_EXERCISE DESCRIPTION:_ In the material below, find the line with "#35355a; stroke-width: 56" and the line with "middle; dominant-baseline: central;", then output those two lines and every line between them, exactly.

_MATERIAL FOR THE TASK:_
⁂
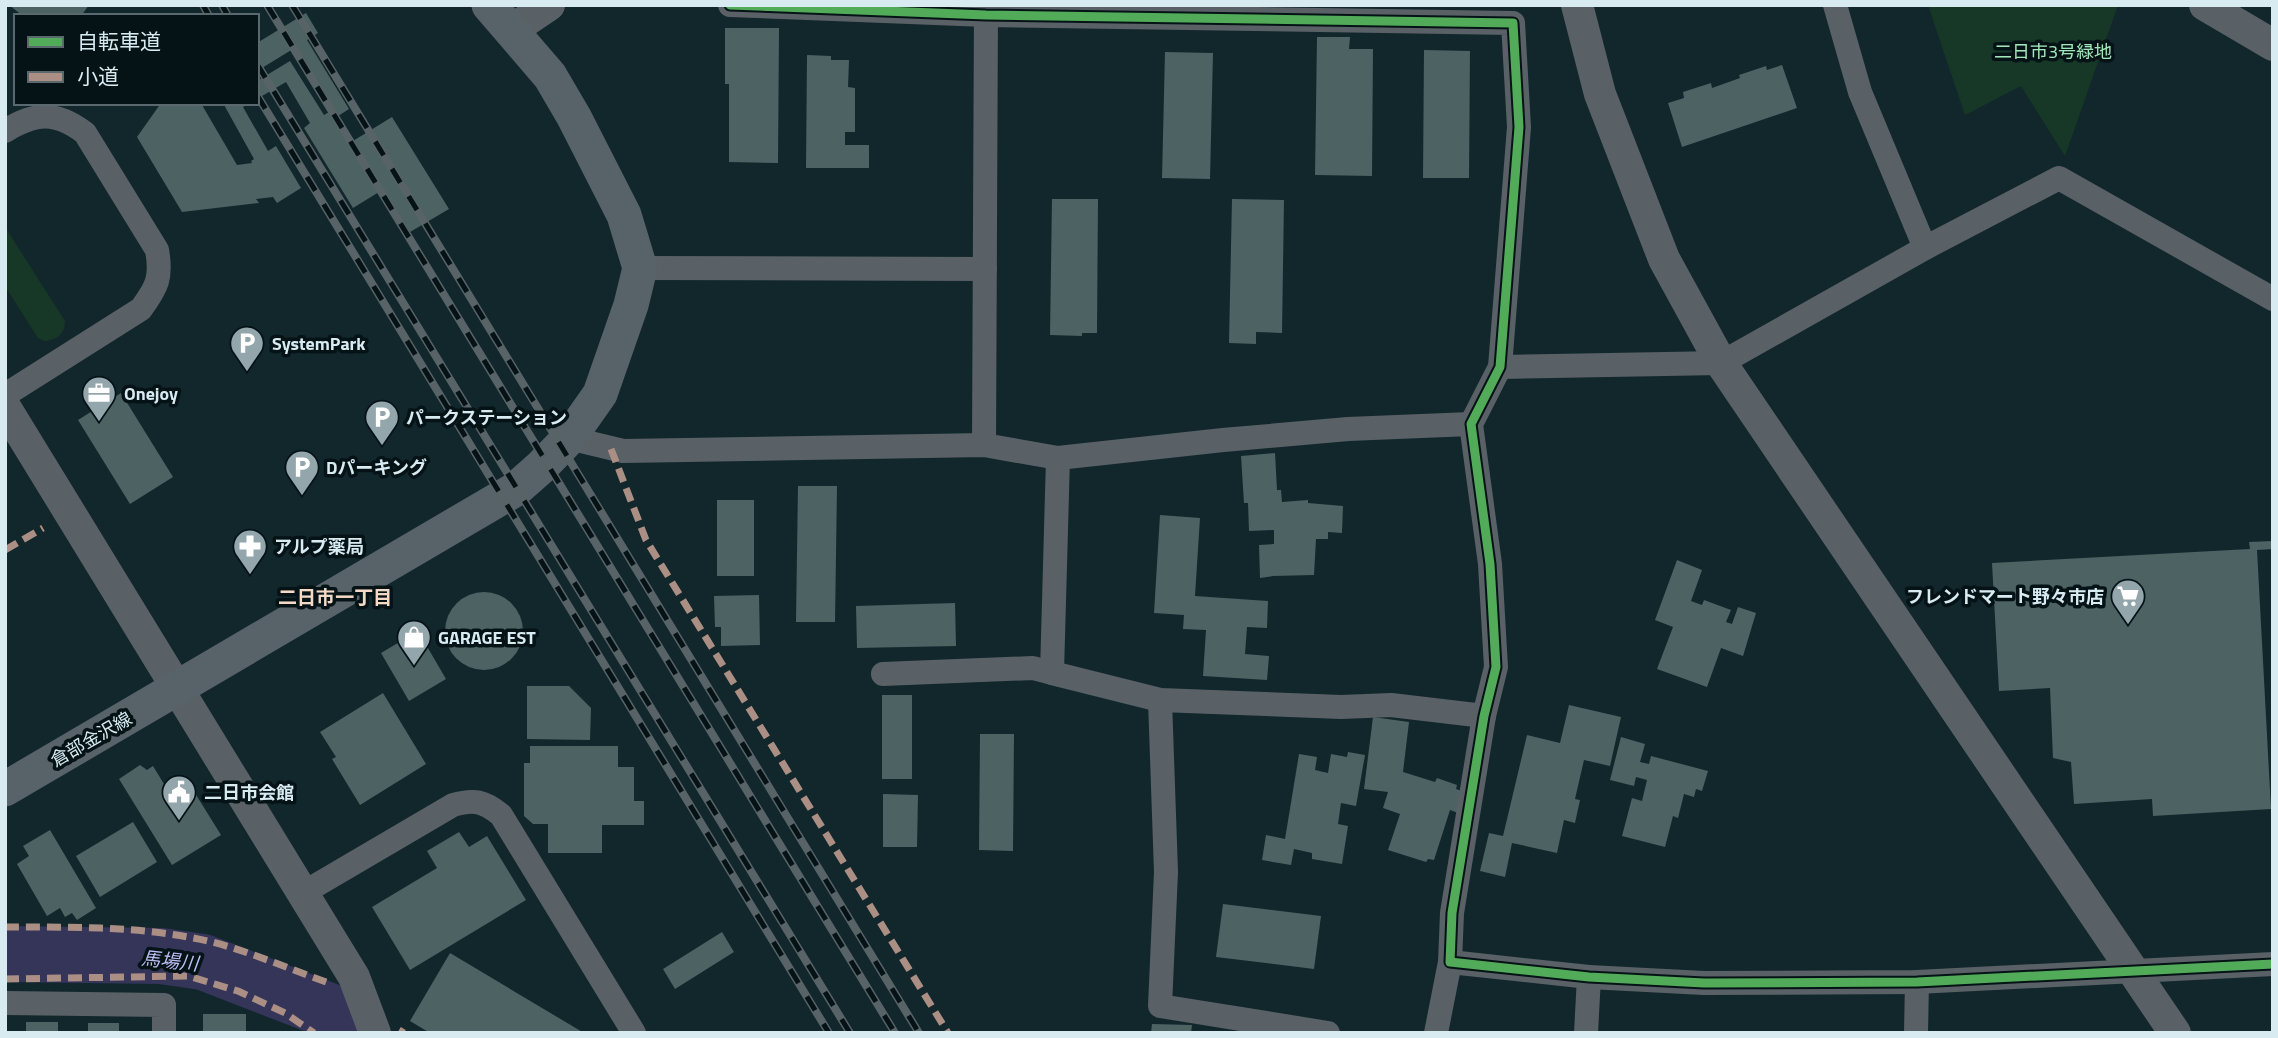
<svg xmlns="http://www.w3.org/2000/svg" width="2278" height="1038" font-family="'Titillium Web','Noto Sans JP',sans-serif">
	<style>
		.green { fill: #173826 }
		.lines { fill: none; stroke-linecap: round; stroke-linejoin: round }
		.river { stroke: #35355a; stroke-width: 56 }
		.building { fill: #4c6263 }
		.minor { stroke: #596166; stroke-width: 24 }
		.tertiary { stroke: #596166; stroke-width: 32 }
		.secondary { stroke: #586369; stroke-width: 35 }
		.rail-casing { stroke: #586368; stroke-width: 8 }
		.rail { stroke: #051317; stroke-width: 5; stroke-dasharray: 16; stroke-linecap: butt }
		.quiet { stroke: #ac8f84; stroke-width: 7; stroke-dasharray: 14 7; stroke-linecap: butt }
		.cycleway-casing { stroke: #051317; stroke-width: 13 }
		.cycleway { stroke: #51ab58; stroke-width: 9 }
		.labels { text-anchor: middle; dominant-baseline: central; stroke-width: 7; stroke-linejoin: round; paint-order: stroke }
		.park-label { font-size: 18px; fill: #a0e8b7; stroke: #051317 }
		.poi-label { font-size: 18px; font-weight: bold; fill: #d8ebf1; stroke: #051317; text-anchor: start }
		.street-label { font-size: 18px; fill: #d8ebf1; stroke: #051317 }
		.neighbourhood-label { font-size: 19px; font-weight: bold; fill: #f5d9c7; stroke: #051317 }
		.water-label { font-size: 19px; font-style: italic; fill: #bdbef6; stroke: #051317 }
	</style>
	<rect width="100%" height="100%" fill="#12272c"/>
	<!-- green -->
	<g class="green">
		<path d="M 1928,5 L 2118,5 L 2065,156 L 2021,86 L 1965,115 Z"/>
		<path d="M 5,227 L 65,321 C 65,334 57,340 44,341 L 38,338 L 5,286 Z"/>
	</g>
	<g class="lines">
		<!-- river -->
		<path class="river" d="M 5,954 L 161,956 L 203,962 L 327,1010 L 362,1033"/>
	</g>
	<!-- building -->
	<g class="building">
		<path d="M 9,5 L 89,5 L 81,16 L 23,16 Z"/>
		<path d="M 306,13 L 318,33 L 307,40 L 349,109 L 335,118 L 293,49 L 257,71 L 257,43 Z"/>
		<path d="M 725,28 L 779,28 L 778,163 L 729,162 L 729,84 L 725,84 Z"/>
		<path d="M 1317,37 L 1350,37 L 1349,49 L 1373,49 L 1372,176 L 1315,175 Z"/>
		<path d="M 1424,50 L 1470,51 L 1469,178 L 1423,178 Z"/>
		<path d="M 1165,52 L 1213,53 L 1210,179 L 1162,178 Z"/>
		<path d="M 807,55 L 831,56 L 831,60 L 849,60 L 848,87 L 855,88 L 855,132 L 845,132 L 845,145 L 869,145 L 869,168 L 806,168 Z"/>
		<path d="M 290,61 L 324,115 L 329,112 L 348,144 L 392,117 L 449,209 L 405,235 L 379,192 L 353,208 L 304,128 L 310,123 L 286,82 L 257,99 L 257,81 Z"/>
		<path d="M 1782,65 L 1797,108 L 1682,147 L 1668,103 L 1684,98 L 1683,92 L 1711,83 L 1712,88 L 1740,78 L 1739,75 L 1766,66 L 1767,70 Z"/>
		<path d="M 161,103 L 205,103 L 202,105 L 237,165 L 252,163 L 251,161 L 254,159 L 223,103 L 249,103 L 243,107 L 268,151 L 276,146 L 301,188 L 277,203 L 273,197 L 256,199 L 259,203 L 182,212 L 137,137 Z"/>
		<path d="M 1052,199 L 1098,199 L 1097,333 L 1082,333 L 1082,336 L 1050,335 Z"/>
		<path d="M 1232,199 L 1284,200 L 1282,333 L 1256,332 L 1256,344 L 1229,343 Z"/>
		<path d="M 121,393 L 173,477 L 130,504 L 78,420 Z"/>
		<path d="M 1275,453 L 1277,490 L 1281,490 L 1282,502 L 1308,500 L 1308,503 L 1343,506 L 1342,533 L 1328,532 L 1328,539 L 1316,539 L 1314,575 L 1273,576 L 1260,578 L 1259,545 L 1274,544 L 1274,530 L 1249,531 L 1248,503 L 1244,503 L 1241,456 Z"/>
		<path d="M 798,486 L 837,486 L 835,622 L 796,622 Z"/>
		<rect x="717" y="500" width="37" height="76"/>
		<path d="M 1160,515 L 1200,518 L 1195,596 L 1268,601 L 1267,628 L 1247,627 L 1245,654 L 1269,656 L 1267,680 L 1203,676 L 1206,630 L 1183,629 L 1184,615 L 1154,613 Z"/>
		<path d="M 2273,541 L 2273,549 L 2257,550 L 2271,809 L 2153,816 L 2152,799 L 2074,804 L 2071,762 L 2053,758 L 2050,688 L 1999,691 L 1992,563 L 2250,549 L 2249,542 Z"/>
		<path d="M 1677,560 L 1702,570 L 1691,601 L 1702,605 L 1704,600 L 1731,610 L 1726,622 L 1732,624 L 1738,607 L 1756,613 L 1743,656 L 1721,648 L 1707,687 L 1657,669 L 1673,627 L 1655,620 Z"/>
		<circle cx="484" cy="631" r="39"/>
		<path d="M 759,595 L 760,645 L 721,646 L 721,627 L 715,627 L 714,596 Z"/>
		<path d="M 955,603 L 956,646 L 857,648 L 856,606 Z"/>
		<path d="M 418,631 L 446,679 L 409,701 L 381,653 Z"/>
		<path d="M 527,686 L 569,686 L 591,708 L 590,740 L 527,739 Z"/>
		<path d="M 383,693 L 426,764 L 360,805 L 332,759 L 336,757 L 320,732 Z"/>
		<rect x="882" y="695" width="30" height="84"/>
		<path d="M 1569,705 L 1621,717 L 1610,766 L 1584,760 L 1575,799 L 1580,800 L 1575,823 L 1564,820 L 1557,853 L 1512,843 L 1505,877 L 1480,871 L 1489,833 L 1503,836 L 1527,735 L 1560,743 Z"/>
		<path d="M 1373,717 L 1409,722 L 1403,772 L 1435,782 L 1437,778 L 1457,785 L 1456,789 L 1465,792 L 1458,813 L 1450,810 L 1434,860 L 1428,859 L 1426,862 L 1388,850 L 1400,814 L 1383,808 L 1388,792 L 1364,789 Z"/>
		<path d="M 980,734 L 1014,734 L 1013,851 L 979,850 Z"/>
		<path d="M 1621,737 L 1645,744 L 1640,762 L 1649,764 L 1651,756 L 1708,771 L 1702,791 L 1696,789 L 1694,797 L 1684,794 L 1678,818 L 1673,816 L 1665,847 L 1622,836 L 1632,798 L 1642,801 L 1647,780 L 1636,777 L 1634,786 L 1610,780 Z"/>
		<path d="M 530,746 L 618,746 L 618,767 L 634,767 L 634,801 L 644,801 L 644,825 L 602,825 L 602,853 L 548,853 L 548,824 L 533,824 L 524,816 L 524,763 L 530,763 Z"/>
		<path d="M 1348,752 L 1365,755 L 1356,806 L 1341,803 L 1338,824 L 1348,826 L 1342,864 L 1312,859 L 1312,853 L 1294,849 L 1291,865 L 1262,860 L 1266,835 L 1285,839 L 1299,754 L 1317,757 L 1315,770 L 1328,773 L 1331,754 L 1347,757 Z"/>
		<path d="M 140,765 L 147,770 L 153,766 L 167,789 L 185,777 L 221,835 L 172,865 L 119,779 Z"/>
		<path d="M 883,794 L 918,795 L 917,847 L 883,847 Z"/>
		<path d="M 133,822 L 157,862 L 100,897 L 76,856 Z"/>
		<path d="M 50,830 L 96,908 L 77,920 L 72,913 L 65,917 L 60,908 L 47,916 L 17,864 L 29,856 L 23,846 Z"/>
		<path d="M 459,832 L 469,847 L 487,836 L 526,900 L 410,970 L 372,907 L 437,868 L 427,851 Z"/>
		<path d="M 1223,904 L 1321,916 L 1314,969 L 1216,957 Z"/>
		<path d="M 722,932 L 734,952 L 675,989 L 663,969 Z"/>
		<path d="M 450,953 L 584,1033 L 430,1033 L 410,1021 Z"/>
		<rect x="203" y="1014" width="43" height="19"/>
		<rect x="26" y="1022" width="32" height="11"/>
		<rect x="88" y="1023" width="31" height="10"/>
		<path d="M 1152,1024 L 1192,1025 L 1191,1033 L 1151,1033 Z"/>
	</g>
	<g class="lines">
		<!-- minor -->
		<g class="minor">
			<path d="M 730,5 L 986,15 L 1513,23 L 1519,127 L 1500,367 L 1471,424 L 1490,564 L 1496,667 L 1484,716 L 1452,913 L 1450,962 L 1589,977 L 1704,983 L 1917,982 L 2273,964"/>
			<path d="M 1835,5 L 1860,92 L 1925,248"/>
			<path d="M 5,131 C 36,112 56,111 85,133 L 157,250 C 162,278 157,287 141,309 L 5,395"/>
			<path d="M 640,268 L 985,269"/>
			<path d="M 1500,367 L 1721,363 L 1925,248 L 2059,178 L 2273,299"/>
			<path d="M 569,438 L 623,451 L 984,445 L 1058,458 L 1052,673 L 1160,700 L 1341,707 L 1391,705 L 1484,716"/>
			<path d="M 984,445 L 986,5"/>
			<path d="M 1058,458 L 1223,440 L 1348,429 L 1471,424"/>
			<path d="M 883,674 L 1033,668 L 1052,673"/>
			<path d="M 1160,700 L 1166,872 L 1160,1006 L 1328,1033"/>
			<path d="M 303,893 L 453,805 C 474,799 484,801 501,815 L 634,1033"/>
			<path d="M 5,1003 L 164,1005 L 164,1033"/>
			<path d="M 1436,1033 L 1450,962"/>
			<path d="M 1586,1033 L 1589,977"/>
			<path d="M 1916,1033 L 1917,982"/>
		</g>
		<!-- tertiary -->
		<g class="tertiary">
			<path d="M 1577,5 L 1600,94 L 1664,259 L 1721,363 L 2175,1033"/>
			<path d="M 2205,5 L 2273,45"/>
			<path d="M 512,30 L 549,5"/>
			<path d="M 5,407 L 354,977 L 375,1033"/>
		</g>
		<!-- secondary -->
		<path class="secondary" d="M 5,789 L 516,489 L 541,467 L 569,438 L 600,394 L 631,305 L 640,268 L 624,215 L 574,117 L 550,76 L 489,5"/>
		<!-- rail casing -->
		<g class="rail-casing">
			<g id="rail">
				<path d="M 203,5 L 209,16"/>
				<path d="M 222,5 L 228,16"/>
				<path d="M 267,5 L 895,1033"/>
				<path d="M 292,5 L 919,1033"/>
				<path d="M 257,64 L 850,1033"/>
				<path d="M 257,95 L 829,1033"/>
			</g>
		</g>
		<!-- rail -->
		<use href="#rail" class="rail"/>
		<!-- quiet -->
		<g class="quiet">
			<path d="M 611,449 L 646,540 L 948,1033"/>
			<path d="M 5,550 L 43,528"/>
			<path d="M 5,927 C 72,927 142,926 208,941 C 249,951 289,969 329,983"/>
			<path d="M 5,979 L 188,976 L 238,991 L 285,1013 L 314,1033"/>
			<path d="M 399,1030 L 404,1033"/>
		</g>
		<!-- cycleway casing -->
		<g class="cycleway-casing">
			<path id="cycleway" d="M 730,5 L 986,15 L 1513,23 L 1519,127 L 1500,367 L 1471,424 L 1490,564 L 1496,667 L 1484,716 L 1452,913 L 1450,962 L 1589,977 L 1704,983 L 1917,982 L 2273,964"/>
		</g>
		<!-- cycleway -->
		<use href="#cycleway" class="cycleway"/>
	</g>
	<!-- icons -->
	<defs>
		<g id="parking-pin" transform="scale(1.75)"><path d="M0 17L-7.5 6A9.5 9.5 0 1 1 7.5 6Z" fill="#93a6ac" stroke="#051317"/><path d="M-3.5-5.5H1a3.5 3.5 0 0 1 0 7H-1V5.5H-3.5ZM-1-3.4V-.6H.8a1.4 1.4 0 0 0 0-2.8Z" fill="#fff"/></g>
		<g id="office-pin" transform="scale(1.75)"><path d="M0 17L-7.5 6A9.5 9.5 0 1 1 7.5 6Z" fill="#93a6ac" stroke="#051317"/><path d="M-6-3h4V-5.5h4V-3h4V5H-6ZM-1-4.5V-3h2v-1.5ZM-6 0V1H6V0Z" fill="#fff"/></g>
		<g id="pharmacy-pin" transform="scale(1.75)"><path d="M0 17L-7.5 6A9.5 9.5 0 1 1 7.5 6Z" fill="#93a6ac" stroke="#051317"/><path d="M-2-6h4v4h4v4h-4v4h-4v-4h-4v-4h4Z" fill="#fff"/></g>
		<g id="supermarket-pin" transform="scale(1.75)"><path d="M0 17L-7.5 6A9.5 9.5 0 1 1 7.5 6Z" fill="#93a6ac" stroke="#051317"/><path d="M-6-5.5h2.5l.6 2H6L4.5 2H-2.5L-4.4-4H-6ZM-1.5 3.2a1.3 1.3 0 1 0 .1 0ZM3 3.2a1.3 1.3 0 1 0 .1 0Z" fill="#fff"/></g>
		<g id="shop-pin" transform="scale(1.75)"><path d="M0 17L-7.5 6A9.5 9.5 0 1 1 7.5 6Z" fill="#93a6ac" stroke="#051317"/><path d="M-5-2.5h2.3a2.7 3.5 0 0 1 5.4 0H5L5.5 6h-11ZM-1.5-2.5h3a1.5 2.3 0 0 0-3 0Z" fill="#fff"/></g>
		<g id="civic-pin" transform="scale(1.75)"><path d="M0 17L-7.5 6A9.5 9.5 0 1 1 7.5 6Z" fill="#93a6ac" stroke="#051317"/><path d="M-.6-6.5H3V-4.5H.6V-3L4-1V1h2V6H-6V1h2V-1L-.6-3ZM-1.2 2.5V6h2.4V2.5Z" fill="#fff"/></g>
	</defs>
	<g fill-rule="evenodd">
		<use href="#parking-pin" x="247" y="343"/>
		<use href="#office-pin" x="99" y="393"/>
		<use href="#parking-pin" x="382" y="417"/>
		<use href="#parking-pin" x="302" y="467"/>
		<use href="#pharmacy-pin" x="250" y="546"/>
		<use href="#supermarket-pin" x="2128" y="596"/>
		<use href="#shop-pin" x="414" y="637"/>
		<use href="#civic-pin" x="179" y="792"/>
	</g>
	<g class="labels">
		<!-- park labels -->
		<g class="park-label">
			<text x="2053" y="51">二日市3号緑地</text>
		</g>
		<!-- poi labels -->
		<g class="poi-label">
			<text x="272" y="343">SystemPark</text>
			<text x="124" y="393">Onejoy</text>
			<text x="406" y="417">パークステーション</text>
			<text x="326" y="467">Dパーキング</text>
			<text x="274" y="546">アルプ薬局</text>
			<text x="2104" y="596" text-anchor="end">フレンドマート野々市店</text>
			<text x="438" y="637">GARAGE EST</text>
			<text x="204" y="792">二日市会館</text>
		</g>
		<!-- street labels -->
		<g class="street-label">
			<text transform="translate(91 739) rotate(-30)">倉部金沢線</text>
		</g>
		<!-- neighbourhood labels -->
		<g class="neighbourhood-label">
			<text x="335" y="596">二日市一丁目</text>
		</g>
		<!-- water labels -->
		<g class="water-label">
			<text transform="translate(170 960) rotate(6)">馬場川</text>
		</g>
	</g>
	<!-- border -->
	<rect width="2278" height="1038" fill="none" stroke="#d8ebf1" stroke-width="14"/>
	<!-- legend -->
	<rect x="14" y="14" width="245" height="91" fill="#051317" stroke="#59696e" stroke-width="2"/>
	<rect x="28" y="37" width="35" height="10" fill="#51ab58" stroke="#59696e" stroke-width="2"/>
	<text x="77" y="49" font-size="21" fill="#d8ebf1">自転車道</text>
	<rect x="28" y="72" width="35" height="10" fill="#ac8f84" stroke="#59696e" stroke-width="2"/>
	<text x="77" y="84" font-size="21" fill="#d8ebf1">小道</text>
</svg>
⁂
_TASK RESPONSE:_
		.river { stroke: #35355a; stroke-width: 56 }
		.building { fill: #4c6263 }
		.minor { stroke: #596166; stroke-width: 24 }
		.tertiary { stroke: #596166; stroke-width: 32 }
		.secondary { stroke: #586369; stroke-width: 35 }
		.rail-casing { stroke: #586368; stroke-width: 8 }
		.rail { stroke: #051317; stroke-width: 5; stroke-dasharray: 16; stroke-linecap: butt }
		.quiet { stroke: #ac8f84; stroke-width: 7; stroke-dasharray: 14 7; stroke-linecap: butt }
		.cycleway-casing { stroke: #051317; stroke-width: 13 }
		.cycleway { stroke: #51ab58; stroke-width: 9 }
		.labels { text-anchor: middle; dominant-baseline: central; stroke-width: 7; stroke-linejoin: round; paint-order: stroke }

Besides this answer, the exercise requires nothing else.